*TEXTO DE LECTURA*
La llama olímpica no se apaga; Tokio 2020 pasa la estafeta a París 2024

En su manifiesto, el barón Pierre de Coubertin retrataba al olimpismo como una forma de vida; es decir, los valores que imperan en el deporte no sólo hace grandes atletas, sino también grandes personas. La fuerza del final de los Juegos Olímpicos de Tokio llega cargada de simbolismo. En apenas 16 días, el mundo fue capaz de descubrir la esencia de toda una existencia.

La complejidad que supuso la organización de los juegos en medio de una pandemia es inversamente proporcional a la sensación del deber cumplido. Tantas veces se dudó sobre su pertinencia, sin embargo, el Comité Olímpico Internacional se empeñó en mandar un mensaje a la humanidad sobre todo aquello que se pensaba imposible. La clausura, en cierto modo, fue la fiesta del esfuerzo, es decir, el final del camino.

El estadio olímpico de Tokio, que apenas hace unas horas era testigo de las hazañas de los deportistas, los que no tienen límites, una vez más se convirtió en la pantalla del mundo, con su monte Fuji ardiendo en una llama perpetua. Lejos de los tonos sobrios de la inauguración, donde el mensaje tenía que ser otro, la noche encumbraba en las pantallas los momentos que hicieron de estos juegos un homenaje a la perseverancia. En las pantallas, también, estaban los aficionados, en la nueva realidad que supone el mundo virtual.

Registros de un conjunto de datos
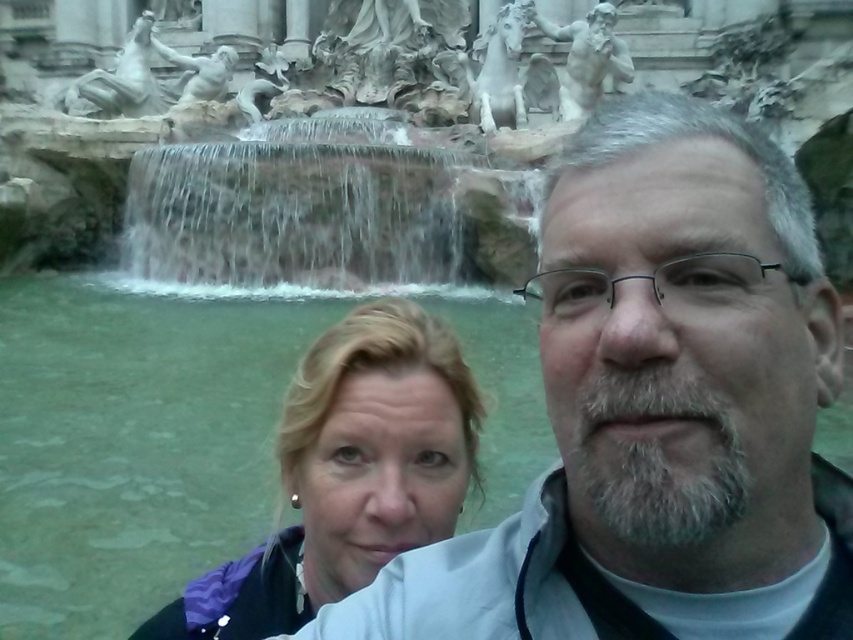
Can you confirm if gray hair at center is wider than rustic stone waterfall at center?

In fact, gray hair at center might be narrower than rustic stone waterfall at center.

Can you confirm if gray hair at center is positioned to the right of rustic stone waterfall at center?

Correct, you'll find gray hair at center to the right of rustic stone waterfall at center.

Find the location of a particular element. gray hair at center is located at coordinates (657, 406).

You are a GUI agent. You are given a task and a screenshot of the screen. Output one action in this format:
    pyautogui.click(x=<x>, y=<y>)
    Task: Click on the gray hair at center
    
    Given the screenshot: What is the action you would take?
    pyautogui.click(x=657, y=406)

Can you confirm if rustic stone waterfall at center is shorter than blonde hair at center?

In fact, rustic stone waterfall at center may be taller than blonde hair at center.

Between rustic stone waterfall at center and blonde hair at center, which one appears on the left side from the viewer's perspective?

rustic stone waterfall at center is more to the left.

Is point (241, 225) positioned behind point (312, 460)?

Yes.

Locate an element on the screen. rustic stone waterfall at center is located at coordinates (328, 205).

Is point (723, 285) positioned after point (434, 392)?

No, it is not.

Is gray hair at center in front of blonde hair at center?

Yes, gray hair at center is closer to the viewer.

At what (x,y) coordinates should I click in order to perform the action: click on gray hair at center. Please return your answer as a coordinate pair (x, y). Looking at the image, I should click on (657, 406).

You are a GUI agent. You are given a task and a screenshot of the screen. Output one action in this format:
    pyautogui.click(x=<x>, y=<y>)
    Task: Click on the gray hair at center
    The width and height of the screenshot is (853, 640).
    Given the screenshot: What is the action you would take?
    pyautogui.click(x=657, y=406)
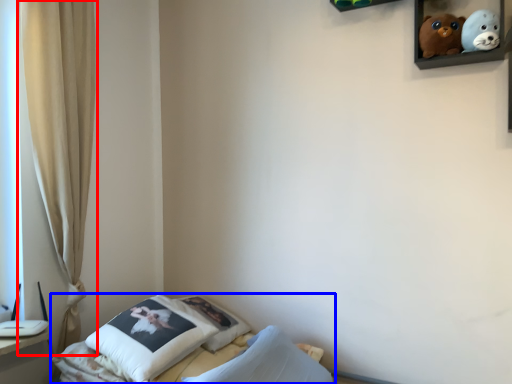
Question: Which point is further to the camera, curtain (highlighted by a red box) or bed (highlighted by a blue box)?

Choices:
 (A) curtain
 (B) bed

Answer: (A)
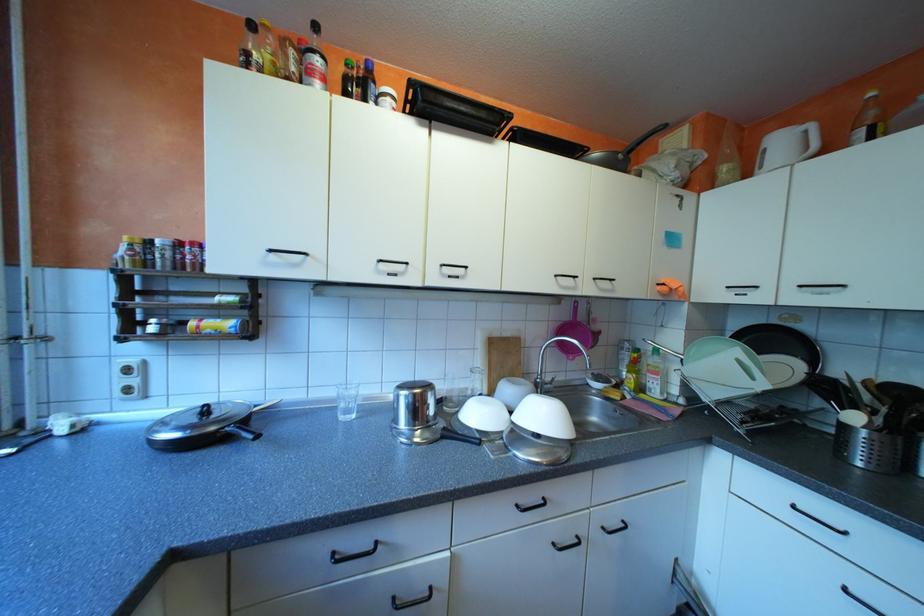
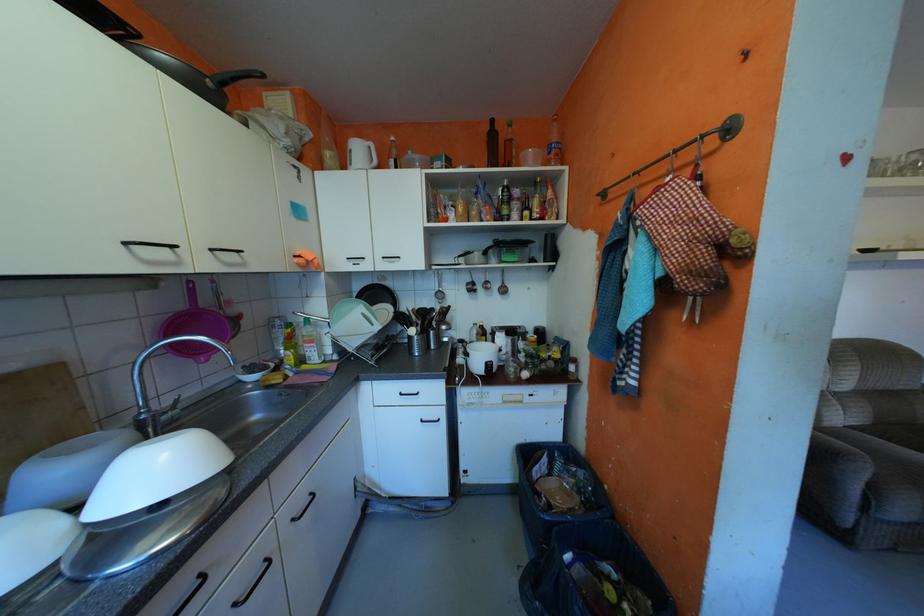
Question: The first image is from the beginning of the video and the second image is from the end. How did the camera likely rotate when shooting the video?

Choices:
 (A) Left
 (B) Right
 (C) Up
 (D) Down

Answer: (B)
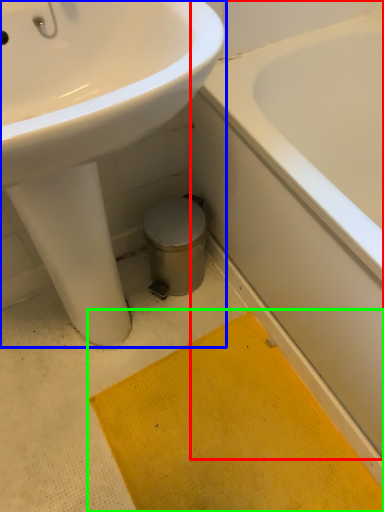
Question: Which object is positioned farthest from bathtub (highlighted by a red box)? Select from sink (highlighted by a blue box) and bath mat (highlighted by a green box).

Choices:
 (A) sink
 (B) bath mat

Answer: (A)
---
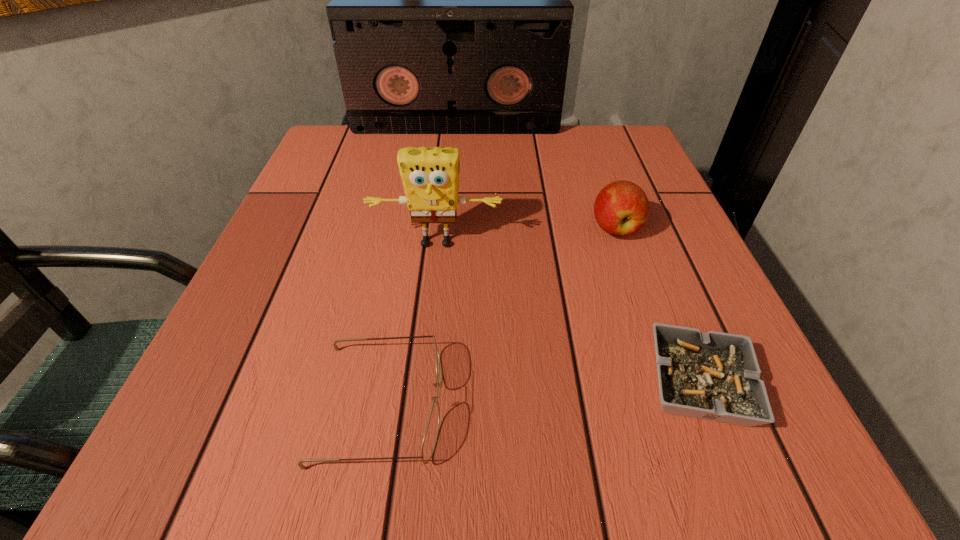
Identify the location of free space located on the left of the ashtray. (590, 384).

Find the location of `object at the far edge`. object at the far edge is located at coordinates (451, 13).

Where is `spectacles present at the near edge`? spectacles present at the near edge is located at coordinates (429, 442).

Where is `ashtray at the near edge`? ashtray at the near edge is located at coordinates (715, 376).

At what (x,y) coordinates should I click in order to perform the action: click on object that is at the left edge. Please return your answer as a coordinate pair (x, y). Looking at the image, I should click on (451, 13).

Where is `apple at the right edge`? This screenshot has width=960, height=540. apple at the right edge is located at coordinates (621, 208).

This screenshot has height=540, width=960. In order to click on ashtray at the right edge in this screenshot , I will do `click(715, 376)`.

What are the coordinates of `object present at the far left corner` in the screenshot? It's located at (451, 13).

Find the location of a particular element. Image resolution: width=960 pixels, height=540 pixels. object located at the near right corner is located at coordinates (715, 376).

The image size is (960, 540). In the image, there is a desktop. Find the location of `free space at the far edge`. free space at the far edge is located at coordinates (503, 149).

*QUÉ SE PIDE*
Prosigue el texto sobre la clausura de los Juegos Olímpicos de Tokio a partir de su última oración.

*RESULTADO*
La noche pronto dio paso a la celebración, los atletas, marcados por su propia historia, desfilaron con sus banderas en alto hasta colocarse en el centro de todo, en un circulo perfecto que no solo representaba el sol que habita eterno en la bandera de Japón, sino cada uno de los aros destinados a unirse. Más alto, más rápido, más fuerte, pero sobre todo más juntos, dictaba el lema de los Juegos. Entonces, como si el espíritu olímpico se liberara del interior de cada uno de los 4600 atletas que aún estaba en Japón y volara como luciérnagas, las luces formaron los Aros Olímpicos en una bella imagen de lo intangible, no sin antes recorrer las gradas vacías, en señal de esperanza de un futuro mejor.

Durante semanas, los deportistas apelaron a su ingenio para darle vida a los Juegos Olímpicos. Eran atletas, pero también aficionados que gritaban y alentaban en la inmensidad de los recintos. Encerrados en la burbuja que suponía la Villa Olímpica, la capital nipona era apenas un lugar imaginario, entonces el comité organizador quiso llevarles un poco de la cultura urbana de Tokio.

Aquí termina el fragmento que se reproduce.